======== Material provided ========
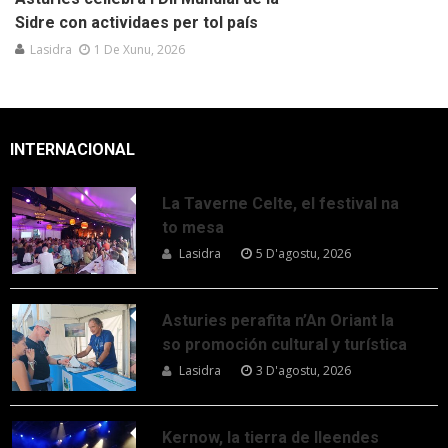
Sidre con actividaes per tol país
Lasidra
1 De Xunu, 2026
INTERNACIONAL
La Taverne Celte, el festival na
to mesa
Lasidra
5 D'agostu, 2026
Asturies perafita n’An Oriant la
so promoción cultural y turística
Lasidra
3 D'agostu, 2026
Kernow, la tierra de lleendes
========
## Directions for this task
Start copying at the line that contains "Asturies perafita n’An Oriant la" and stop after the last line of the records, keeping every line exactly.

## Task output
Asturies perafita n’An Oriant la
so promoción cultural y turística
Lasidra
3 D'agostu, 2026
Kernow, la tierra de lleendes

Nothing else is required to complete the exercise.